Academic Calendar

BICM – Biochemistry

BICM 200
Introductory Biochemistry
3 Credits          Weekly (3-0-0)

Biochemistry is the study of the chemistry of life. This course introduces students to the complexities of the cellular environment and its impact on the chemical reactions that occur in the cell. Structural and functional aspects of proteins and nucleic acids are examined. The course also introduces intermediary metabolism, focusing on carbohydrate metabolism. Emphasis is on the free energy changes that govern metabolic pathways, and their regulation and integration.

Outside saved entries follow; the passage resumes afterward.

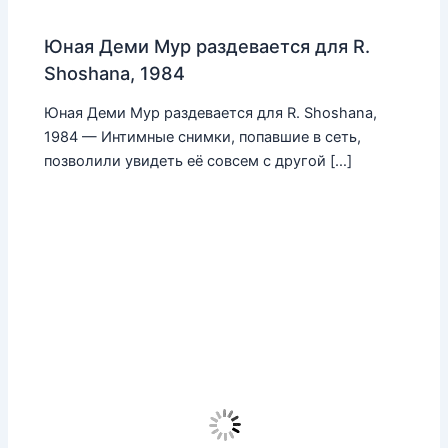
Юная Деми Мур раздевается для R.
Shoshana, 1984
Юная Деми Мур раздевается для R. Shoshana,
1984 — Интимные снимки, попавшие в сеть,
позволили увидеть её совсем с другой […]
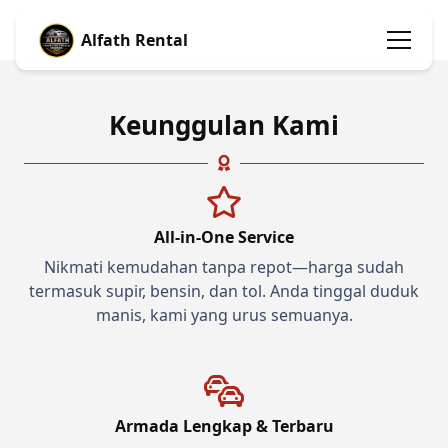
Alfath Rental
Keunggulan Kami
All-in-One Service
Nikmati kemudahan tanpa repot—harga sudah
termasuk supir, bensin, dan tol. Anda tinggal duduk
manis, kami yang urus semuanya.
Armada Lengkap & Terbaru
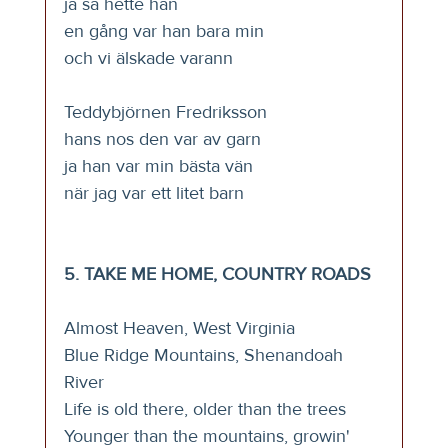
ja så hette han
en gång var han bara min
och vi älskade varann
Teddybjörnen Fredriksson
hans nos den var av garn
ja han var min bästa vän
när jag var ett litet barn
5. TAKE ME HOME, COUNTRY ROADS
Almost Heaven, West Virginia
Blue Ridge Mountains, Shenandoah 
River
Life is old there, older than the trees
Younger than the mountains, growin' 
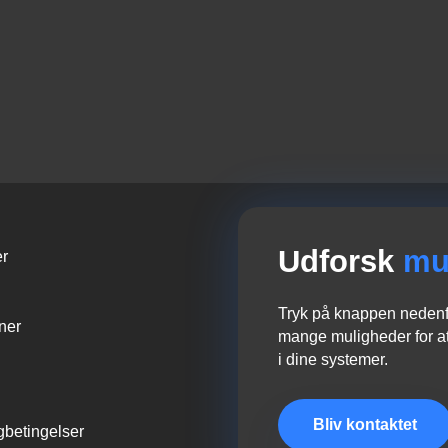
Udforsk
mu
er
Tryk på knappen nedenfo
oner
mange muligheder for at
i dine systemer.
Bliv kontaktet
gbetingelser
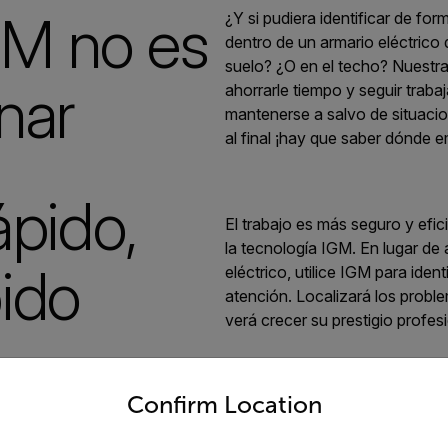
IGM no es
¿Y si pudiera identificar de fo
dentro de un armario eléctrico 
suelo? ¿O en el techo? Nuestra
nar
ahorrarle tiempo y seguir traba
mantenerse a salvo de situacio
al final ¡hay que saber dónde 
ápido,
El trabajo es más seguro y efi
la tecnología IGM. En lugar de 
ido
eléctrico, utilice IGM para ident
atención. Localizará los probl
verá crecer su prestigio profesi
untry and language from the options below to access the appro
orma más
Confirm Location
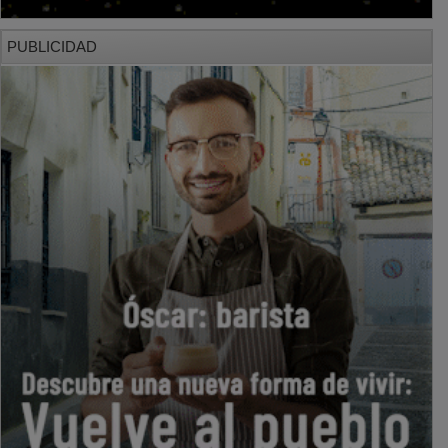
PUBLICIDAD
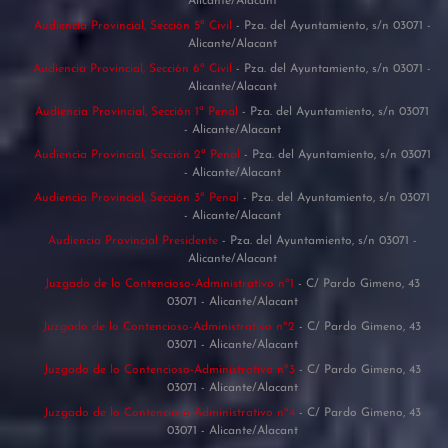
Alicante/Alacant
Audiencia Provincial, Sección 5ª Civil
- Pza. del Ayuntamiento, s/n 03071 -
Alicante/Alacant
Audiencia Provincial, Sección 6ª Civil
- Pza. del Ayuntamiento, s/n 03071 -
Alicante/Alacant
Audiencia Provincial, Sección 1ª Penal
- Pza. del Ayuntamiento, s/n 03071
- Alicante/Alacant
Audiencia Provincial, Sección 2ª Penal
- Pza. del Ayuntamiento, s/n 03071
- Alicante/Alacant
Audiencia Provincial, Sección 3ª Penal
- Pza. del Ayuntamiento, s/n 03071
- Alicante/Alacant
Audiencia Provincial Presidente
- Pza. del Ayuntamiento, s/n 03071 -
Alicante/Alacant
Juzgado de lo Contencioso-Administrativo nº1
- C/ Pardo Gimeno, 43
03071 - Alicante/Alacant
Juzgado de lo Contencioso-Administrativo nº2
- C/ Pardo Gimeno, 43
03071 - Alicante/Alacant
Juzgado de lo Contencioso-Administrativo nº3
- C/ Pardo Gimeno, 43
03071 - Alicante/Alacant
Juzgado de lo Contencioso-Administrativo nº4
- C/ Pardo Gimeno, 43
03071 - Alicante/Alacant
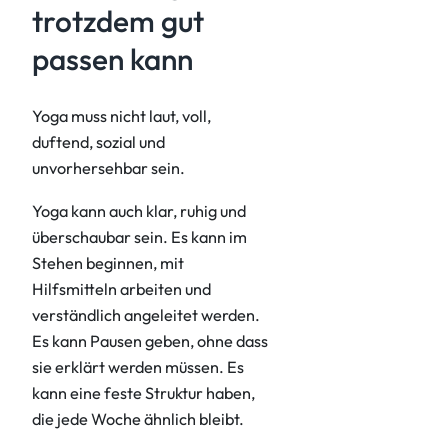
trotzdem gut
passen kann
Yoga muss nicht laut, voll,
duftend, sozial und
unvorhersehbar sein.
Yoga kann auch klar, ruhig und
überschaubar sein. Es kann im
Stehen beginnen, mit
Hilfsmitteln arbeiten und
verständlich angeleitet werden.
Es kann Pausen geben, ohne dass
sie erklärt werden müssen. Es
kann eine feste Struktur haben,
die jede Woche ähnlich bleibt.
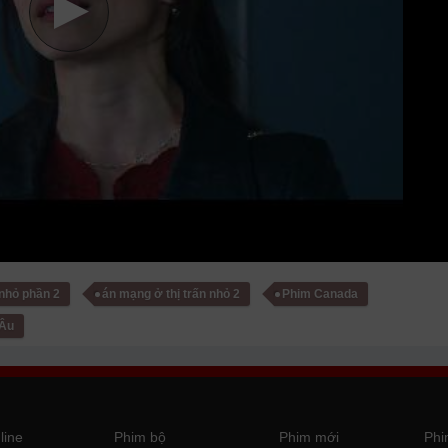
 nhỏ phần 2
án mạng ở thị trấn nhỏ 2
Phim Canada
 Âu
line
Phim bộ
Phim mới
Phi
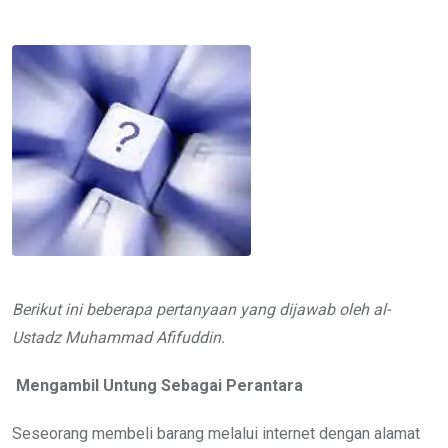
via
Email
Berikut ini beberapa pertanyaan yang dijawab oleh al-
Ustadz Muhammad Afifuddin.
Mengambil Untung Sebagai Perantara
Seseorang membeli barang melalui internet dengan alamat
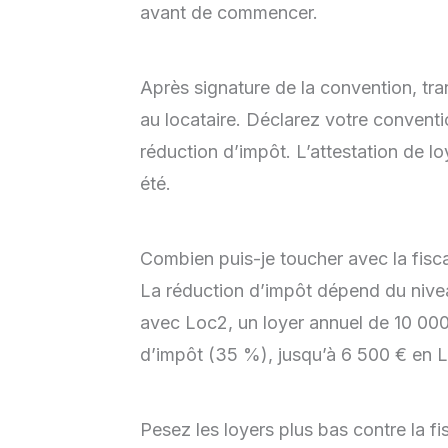
avant de commencer.
Après signature de la convention, t
au locataire. Déclarez votre conventi
réduction d’impôt. L’attestation de l
été.
Combien puis-je toucher avec la fisc
La réduction d’impôt dépend du nive
avec Loc2, un loyer annuel de 10 00
d’impôt (35 %), jusqu’à 6 500 € en L
Pesez les loyers plus bas contre la fis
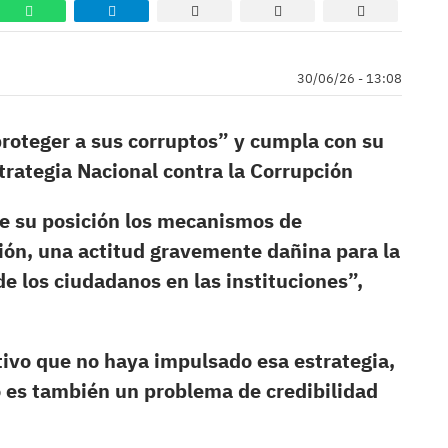
30/06/26 - 13:08
proteger a sus corruptos” y cumpla con su
trategia Nacional contra la Corrupción
de su posición los mecanismos de
ción, una actitud gravemente dañina para la
e los ciudadanos en las instituciones”,
tivo que no haya impulsado esa estrategia,
 es también un problema de credibilidad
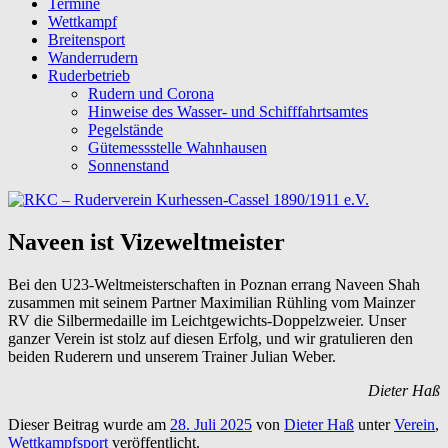
Termine
Wettkampf
Breitensport
Wanderrudern
Ruderbetrieb
Rudern und Corona
Hinweise des Wasser- und Schifffahrtsamtes
Pegelstände
Gütemessstelle Wahnhausen
Sonnenstand
Naveen ist Vizeweltmeister
Bei den U23-Weltmeisterschaften in Poznan errang Naveen Shah
zusammen mit seinem Partner
Maximilian Rühling vom Mainzer
RV die Silbermedaille im Leichtgewichts-Doppelzweier. Unser
ganzer Verein ist stolz auf diesen Erfolg, und wir gratulieren den
beiden Ruderern und unserem Trainer Julian Weber.
Dieter Haß
Dieser Beitrag wurde am
28. Juli 2025
von
Dieter Haß
unter
Verein
,
Wettkampfsport
veröffentlicht.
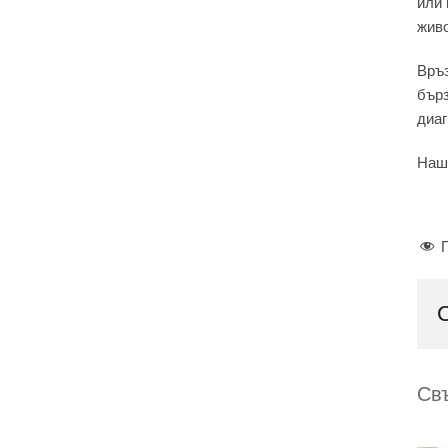
или 
живо
Връз
бърз
диаг
Наши
Св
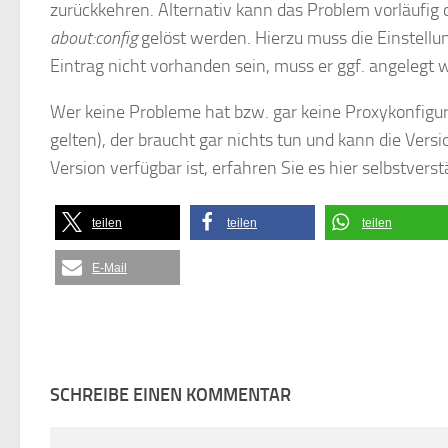
zurückkehren. Alternativ kann das Problem vorläufig d
about:config
gelöst werden. Hierzu muss die Einstell
Eintrag nicht vorhanden sein, muss er ggf. angelegt 
Wer keine Probleme hat bzw. gar keine Proxykonfigur
gelten), der braucht gar nichts tun und kann die Ve
Version verfügbar ist, erfahren Sie es hier selbstverst
teilen
teilen
teilen
E-Mail
SCHREIBE EINEN KOMMENTAR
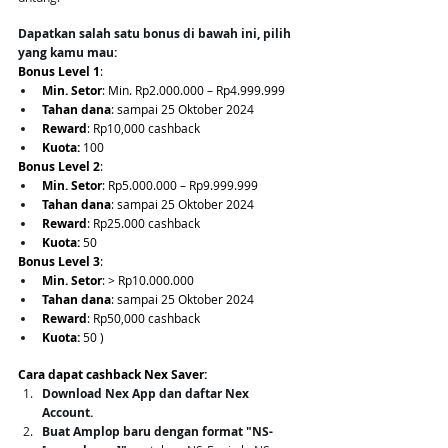
Dapatkan salah satu bonus di bawah ini, pilih 
yang kamu mau: 
Bonus Level 1
:
Min. Setor
: Min. Rp2.000.000 – Rp4.999.999
Tahan dana
: sampai 25 Oktober 2024
Reward
: Rp10,000 cashback 
Kuota:
 100
Bonus Level 2
:
Min. Setor
: Rp5.000.000 – Rp9.999.999
Tahan dana
: sampai 25 Oktober 2024
Reward
: Rp25.000 cashback 
Kuota:
 50
Bonus Level 3
:
Min. Setor
: > Rp10.000.000 
Tahan dana
: sampai 25 Oktober 2024
Reward
: Rp50,000 cashback 
Kuota:
 50 
)
Cara dapat cashback Nex Saver: 
Download Nex App dan daftar Nex 
Account.
Buat Amplop baru dengan format "NS-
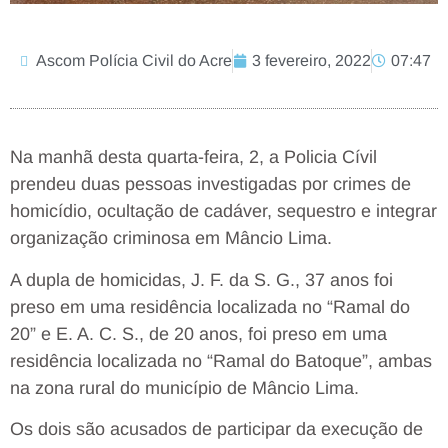
Ascom Polícia Civil do Acre
3 fevereiro, 2022
07:47
Na manhã desta quarta-feira, 2, a Policia Cívil
prendeu duas pessoas investigadas por crimes de
homicídio, ocultação de cadáver, sequestro e integrar
organização criminosa em Mâncio Lima.
A dupla de homicidas, J. F. da S. G., 37 anos foi
preso em uma residência localizada no “Ramal do
20” e E. A. C. S., de 20 anos, foi preso em uma
residência localizada no “Ramal do Batoque”, ambas
na zona rural do município de Mâncio Lima.
Os dois são acusados de participar da execução de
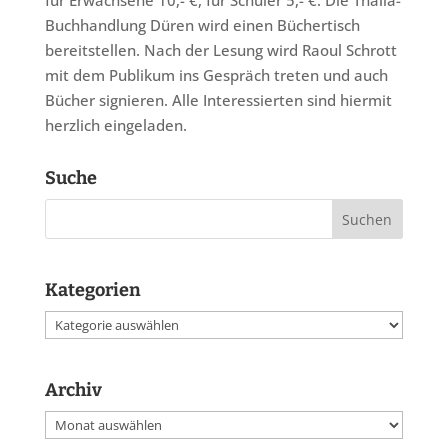
für Erwachsene 10,- €, für Schüler 5,- €. Die Thalia-
Buchhandlung Düren wird einen Büchertisch
bereitstellen. Nach der Lesung wird Raoul Schrott
mit dem Publikum ins Gespräch treten und auch
Bücher signieren. Alle Interessierten sind hiermit
herzlich eingeladen.
Suche
Kategorien
Kategorien
Archiv
Archiv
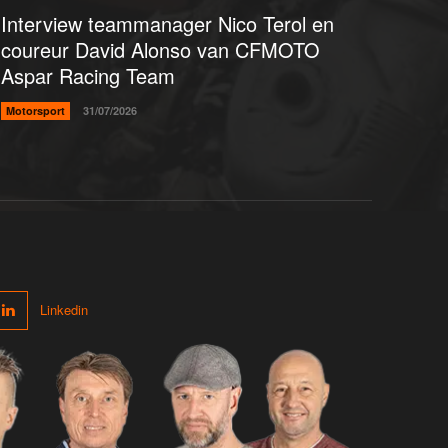
Interview teammanager Nico Terol en
coureur David Alonso van CFMOTO
Aspar Racing Team
Motorsport
31/07/2026
Linkedin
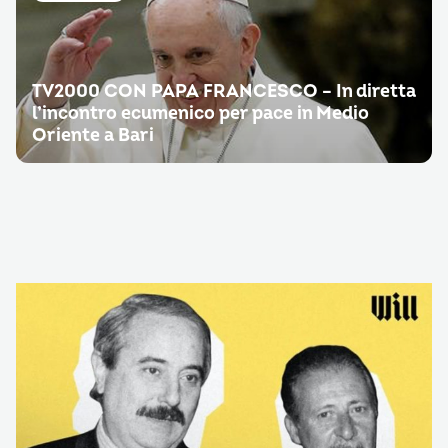
TV2000 CON PAPA FRANCESCO – In diretta
l’incontro ecumenico per pace in Medio
Oriente a Bari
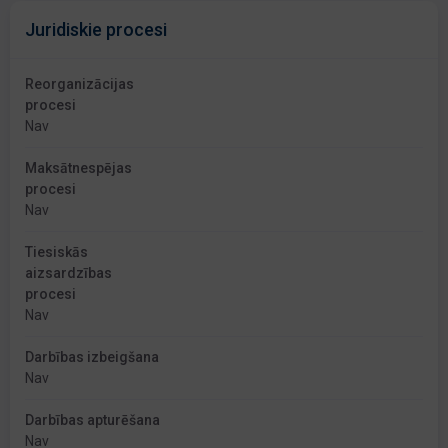
Juridiskie procesi
Reorganizācijas
procesi
Nav
Maksātnespējas
procesi
Nav
Tiesiskās
aizsardzības
procesi
Nav
Darbības izbeigšana
Nav
Darbības apturēšana
Nav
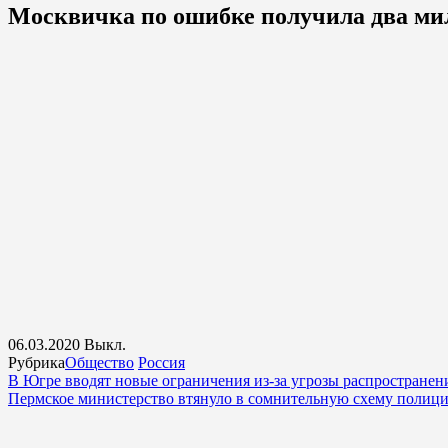
Москвичка по ошибке получила два мил
06.03.2020
Выкл.
Рубрика
Общество
Россия
В Югре вводят новые ограничения из-за угрозы распространен
Пермское министерство втянуло в сомнительную схему полици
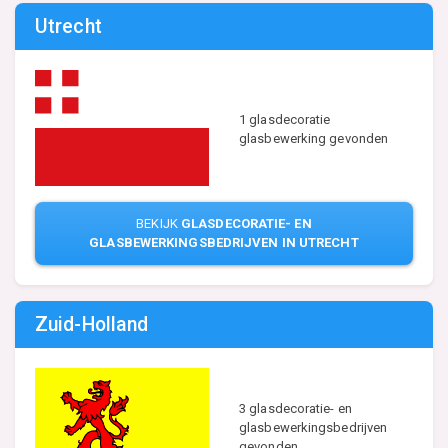
Utrecht
1 glasdecoratie
glasbewerking gevonden
BEKIJK
GLASDECORATIE- EN
GLASBEWERKINGSBEDRIJVEN IN UTRECHT
Zuid-Holland
3 glasdecoratie- en
glasbewerkingsbedrijven
gevonden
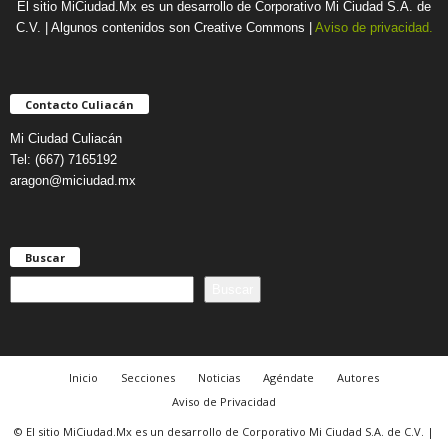
El sitio MiCiudad.Mx es un desarrollo de Corporativo Mi Ciudad S.A. de
C.V. | Algunos contenidos son Creative Commons |
Aviso de privacidad.
Contacto Culiacán
Mi Ciudad Culiacán
Tel: (667) 7165192
aragon@miciudad.mx
Buscar
B
Buscar
u
s
c
a
Inicio
Secciones
Noticias
Agéndate
Autores
r
Aviso de Privacidad
© El sitio MiCiudad.Mx es un desarrollo de Corporativo Mi Ciudad S.A. de C.V. |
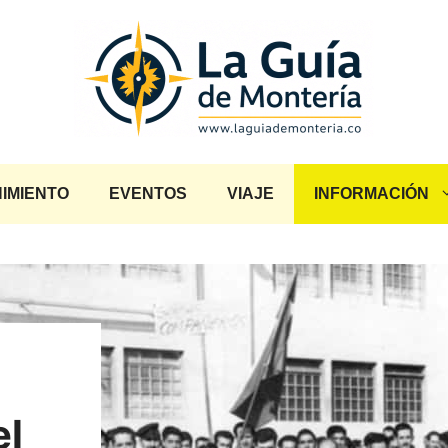
IMIENTO
EVENTOS
VIAJE
INFORMACIÓN
el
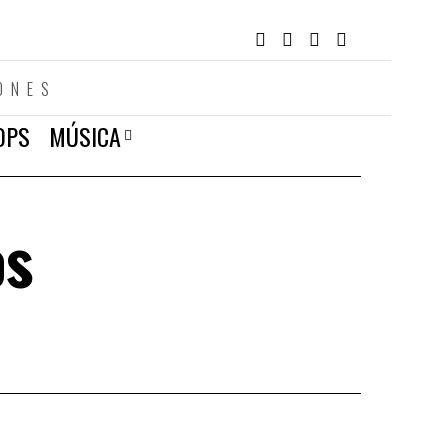
ONES
OPS
MÚSICA
os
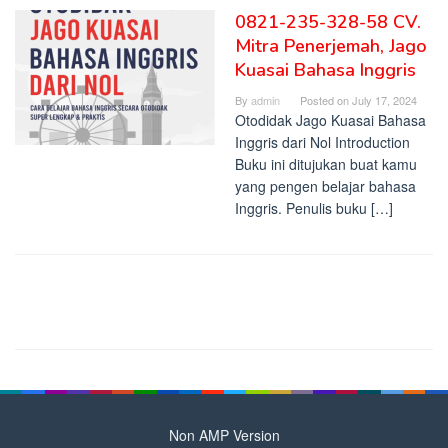
0821-235-328-58 CV.
Mitra Penerjemah, Jago
Kuasai Bahasa Inggris
By
admin
Posted on
July 17, 2024
Otodidak Jago Kuasai Bahasa
Inggris dari Nol Introduction
Buku ini ditujukan buat kamu
yang pengen belajar bahasa
Inggris. Penulis buku […]
Non AMP Version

Prerequisites: Minimum grades of C- in BIOL 107 and CHEM 261.

BICM 310
Intermediary Metabolism
3 Credits          Weekly (3-0-0)

This course explores the principles of intermediary metabolism, the chemical reactions by which organisms store and generate energy required for life. Topics include bioenergetics, as well as molecular mechanisms of regulation and integration of carbohydrate and lipid metabolism. Selected examples are used to illustrate how imbalances in metabolic pathways can lead to disease.

Prerequisites: Minimum grades of C- in BICM 200, CHEM 102, and CHEM 263.

BICM 340
Structure and Function of Biological Molecules
3 Credits          Weekly (3-3-0)

Underlying the great diversity of living organisms is the unity of biochemistry - we are all made of the same biological molecules: proteins, lipids, carbohydrates and nucleic acids. In this course students will develop a fundamental understanding of the structural principles of biological molecules and connect it to the wide range of functions that are essential to life. Experimental methods used to study proteins, carbohydrates and nucleic aids will be introduced and applied in the laboratory.

Prerequisites: Minimum grades of C- in BICM 200 and CHEM 263.

BICM 450
Biochemistry of Viruses
3 Credits          Weekly (3-0-0)

Viruses are the ultimate parasites. Possessing only the minimal components that they need to reproduce, they use ingenious biochemical trickery to invade a host cell and commandeer its biological functions in order to complete their infectious cycle. While the best-known viruses are agents of disease, they have also enabled the discovery of many biological phenomena and leading to development of medical and technological applications. In this course we will explore the structure and function of viruses, delving into some of the latest advances in our understanding of virus biochemistry.

Prerequisites: A minimum grade of C- in BICM 320, BICM 330, or BICM 340, plus a minimum grade of C- in one additional course from the following list: BICM 310, BICM 320, BICM 330, BIOL 300, BIOL 313, GENE 369, GENE 370.